Living Systems Institute, University of Exeter, Exeter, UK.
EPSRC Centre for Predictive Modelling in Healthcare, University of Exeter, Exeter, UK.
Sci Rep. 2020 Oct 19;10(1):17627. doi: 10.1038/s41598-020-74790-7.
The dynamics of the resting brain exhibit transitions between a small number of discrete networks, each remaining stable for tens to hundreds of milliseconds. These functional microstates are thought to be the building blocks of spontaneous consciousness. The electroencephalogram (EEG) is a useful tool for imaging microstates, and EEG microstate analysis can potentially give insight into altered brain dynamics underpinning cognitive impairment in disorders such as Alzheimer's disease (AD). Since EEG is non-invasive and relatively inexpensive, EEG microstates have the potential to be useful clinical tools for aiding early diagnosis of AD. In this study, EEG was collected from two independent cohorts of probable AD and cognitively healthy control participants, and a cohort of mild cognitive impairment (MCI) patients with four-year clinical follow-up. The microstate associated with the frontoparietal working-memory/attention network was altered in AD due to parietal inactivation. Using a novel measure of complexity, we found microstate transitioning was slower and less complex in AD. When combined with a spectral EEG measure, microstate complexity could classify AD with sensitivity and specificity > 80%, which was tested on an independent cohort, and could predict progression from MCI to AD in a small preliminary test cohort of 11 participants. EEG microstates therefore have potential to be a non-invasive functional biomarker of AD.

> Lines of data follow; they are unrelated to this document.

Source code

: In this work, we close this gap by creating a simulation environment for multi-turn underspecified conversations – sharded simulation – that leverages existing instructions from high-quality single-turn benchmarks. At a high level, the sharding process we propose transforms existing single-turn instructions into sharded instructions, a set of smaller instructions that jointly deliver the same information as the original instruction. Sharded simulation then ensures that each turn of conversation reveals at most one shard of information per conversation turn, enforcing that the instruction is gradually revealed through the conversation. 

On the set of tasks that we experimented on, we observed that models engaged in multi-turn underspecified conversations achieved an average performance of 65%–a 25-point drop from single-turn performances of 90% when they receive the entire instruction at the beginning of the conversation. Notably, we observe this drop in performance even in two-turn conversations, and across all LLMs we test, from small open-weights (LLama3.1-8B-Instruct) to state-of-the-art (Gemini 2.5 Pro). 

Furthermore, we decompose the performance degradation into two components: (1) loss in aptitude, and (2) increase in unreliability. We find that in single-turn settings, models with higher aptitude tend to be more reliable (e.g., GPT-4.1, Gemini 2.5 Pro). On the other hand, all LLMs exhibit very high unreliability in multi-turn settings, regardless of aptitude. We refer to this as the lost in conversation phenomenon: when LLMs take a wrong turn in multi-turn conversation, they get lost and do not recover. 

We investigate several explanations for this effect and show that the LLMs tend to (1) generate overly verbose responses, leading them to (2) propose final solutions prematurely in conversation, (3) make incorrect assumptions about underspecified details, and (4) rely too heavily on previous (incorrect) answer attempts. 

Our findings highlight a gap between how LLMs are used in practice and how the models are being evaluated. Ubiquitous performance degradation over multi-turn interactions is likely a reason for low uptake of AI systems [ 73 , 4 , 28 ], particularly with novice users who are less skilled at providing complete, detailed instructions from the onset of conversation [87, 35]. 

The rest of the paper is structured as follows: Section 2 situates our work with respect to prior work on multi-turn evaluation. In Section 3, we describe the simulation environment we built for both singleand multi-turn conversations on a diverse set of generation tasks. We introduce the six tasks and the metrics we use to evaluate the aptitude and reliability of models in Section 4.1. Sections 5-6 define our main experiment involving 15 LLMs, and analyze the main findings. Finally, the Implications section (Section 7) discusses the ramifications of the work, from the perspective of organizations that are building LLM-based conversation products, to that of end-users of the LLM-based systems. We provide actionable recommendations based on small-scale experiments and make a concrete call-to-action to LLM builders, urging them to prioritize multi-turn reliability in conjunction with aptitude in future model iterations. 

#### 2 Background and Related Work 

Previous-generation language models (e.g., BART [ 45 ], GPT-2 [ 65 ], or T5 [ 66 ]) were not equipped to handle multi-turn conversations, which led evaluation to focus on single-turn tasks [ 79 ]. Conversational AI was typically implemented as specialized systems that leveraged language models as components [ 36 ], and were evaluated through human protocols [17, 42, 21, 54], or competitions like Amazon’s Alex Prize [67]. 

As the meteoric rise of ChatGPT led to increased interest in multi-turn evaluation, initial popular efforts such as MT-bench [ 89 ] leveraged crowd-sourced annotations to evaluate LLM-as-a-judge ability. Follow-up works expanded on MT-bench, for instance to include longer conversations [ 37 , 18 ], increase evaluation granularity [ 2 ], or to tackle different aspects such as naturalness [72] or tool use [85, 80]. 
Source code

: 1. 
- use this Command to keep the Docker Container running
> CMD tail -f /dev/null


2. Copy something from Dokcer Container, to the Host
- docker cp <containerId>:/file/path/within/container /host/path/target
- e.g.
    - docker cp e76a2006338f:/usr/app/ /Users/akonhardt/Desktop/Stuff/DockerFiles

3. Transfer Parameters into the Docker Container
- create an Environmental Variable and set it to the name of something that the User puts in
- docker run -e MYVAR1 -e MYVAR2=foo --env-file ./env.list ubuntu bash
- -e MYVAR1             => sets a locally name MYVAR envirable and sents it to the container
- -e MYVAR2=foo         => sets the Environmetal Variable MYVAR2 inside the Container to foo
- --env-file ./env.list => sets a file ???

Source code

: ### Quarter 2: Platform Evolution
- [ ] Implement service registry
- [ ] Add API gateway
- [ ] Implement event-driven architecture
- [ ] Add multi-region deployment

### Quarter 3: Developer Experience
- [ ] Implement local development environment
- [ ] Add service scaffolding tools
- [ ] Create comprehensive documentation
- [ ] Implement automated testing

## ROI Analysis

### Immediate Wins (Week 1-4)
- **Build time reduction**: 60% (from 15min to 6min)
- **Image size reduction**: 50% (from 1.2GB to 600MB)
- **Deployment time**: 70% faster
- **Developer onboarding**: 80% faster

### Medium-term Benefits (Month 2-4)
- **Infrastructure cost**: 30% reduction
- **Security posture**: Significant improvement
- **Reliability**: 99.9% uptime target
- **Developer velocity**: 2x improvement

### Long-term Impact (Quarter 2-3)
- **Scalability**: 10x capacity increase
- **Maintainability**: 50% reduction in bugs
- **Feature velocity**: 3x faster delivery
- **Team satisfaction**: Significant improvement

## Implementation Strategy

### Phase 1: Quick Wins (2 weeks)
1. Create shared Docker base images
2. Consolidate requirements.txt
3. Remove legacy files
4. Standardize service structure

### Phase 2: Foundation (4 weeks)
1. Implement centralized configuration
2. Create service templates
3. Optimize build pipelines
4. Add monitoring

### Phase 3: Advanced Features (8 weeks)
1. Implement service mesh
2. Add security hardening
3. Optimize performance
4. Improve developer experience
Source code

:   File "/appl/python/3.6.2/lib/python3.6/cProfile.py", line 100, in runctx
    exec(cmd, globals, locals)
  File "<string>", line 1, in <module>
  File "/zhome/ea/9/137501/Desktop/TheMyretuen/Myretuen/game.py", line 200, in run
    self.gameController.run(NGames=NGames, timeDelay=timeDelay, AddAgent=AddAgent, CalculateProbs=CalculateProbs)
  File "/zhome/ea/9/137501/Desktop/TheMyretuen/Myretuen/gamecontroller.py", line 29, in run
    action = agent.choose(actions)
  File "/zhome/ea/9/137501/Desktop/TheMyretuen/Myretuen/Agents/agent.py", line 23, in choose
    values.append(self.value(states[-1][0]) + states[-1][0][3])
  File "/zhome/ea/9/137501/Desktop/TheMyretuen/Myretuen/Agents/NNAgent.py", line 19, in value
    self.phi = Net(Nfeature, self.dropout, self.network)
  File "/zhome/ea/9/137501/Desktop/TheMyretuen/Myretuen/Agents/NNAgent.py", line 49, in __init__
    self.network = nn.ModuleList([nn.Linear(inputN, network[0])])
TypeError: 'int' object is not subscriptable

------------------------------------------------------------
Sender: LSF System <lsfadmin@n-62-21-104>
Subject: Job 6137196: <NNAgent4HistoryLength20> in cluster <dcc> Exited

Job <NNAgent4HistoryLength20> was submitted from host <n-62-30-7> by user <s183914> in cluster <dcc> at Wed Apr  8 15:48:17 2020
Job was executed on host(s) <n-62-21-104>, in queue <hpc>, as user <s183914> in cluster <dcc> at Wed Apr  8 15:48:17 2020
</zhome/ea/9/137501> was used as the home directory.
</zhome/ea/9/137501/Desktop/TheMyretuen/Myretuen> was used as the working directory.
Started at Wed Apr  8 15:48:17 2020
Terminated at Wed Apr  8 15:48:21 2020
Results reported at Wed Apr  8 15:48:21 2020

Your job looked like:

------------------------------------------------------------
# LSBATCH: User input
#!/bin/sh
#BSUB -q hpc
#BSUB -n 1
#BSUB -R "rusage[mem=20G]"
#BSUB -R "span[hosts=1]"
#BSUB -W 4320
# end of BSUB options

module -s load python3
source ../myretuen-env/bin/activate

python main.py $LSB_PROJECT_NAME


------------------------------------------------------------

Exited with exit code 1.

静息态大脑的动力学表现出在少数几个离散网络之间的转变,每个网络在数十到数百毫秒内保持稳定。这些功能微状态被认为是自发意识的构建块。脑电图(EEG)是一种用于成像微状态的有用工具,EEG 微状态分析有可能深入了解认知障碍(如阿尔茨海默病(AD))背后的大脑动力学变化。由于 EEG 是非侵入性的且相对便宜,因此 EEG 微状态有可能成为用于辅助 AD 早期诊断的有用临床工具。在这项研究中,从两个独立的 AD 疑似患者和认知健康对照组以及具有四年临床随访的轻度认知障碍(MCI)患者队列中收集了 EEG。由于顶叶失活,AD 患者的额顶叶工作记忆/注意力网络相关的微状态发生了改变。使用一种新的复杂性度量方法,我们发现 AD 患者的微状态转换更慢且更不复杂。当与 EEG 频谱测量相结合时,微状态复杂性可以以 >80%的敏感性和特异性来分类 AD,这在一个独立的队列中进行了测试,并在 11 名参与者的小型初步测试队列中可以预测从 MCI 到 AD 的进展。因此,EEG 微状态有可能成为 AD 的一种非侵入性功能生物标志物。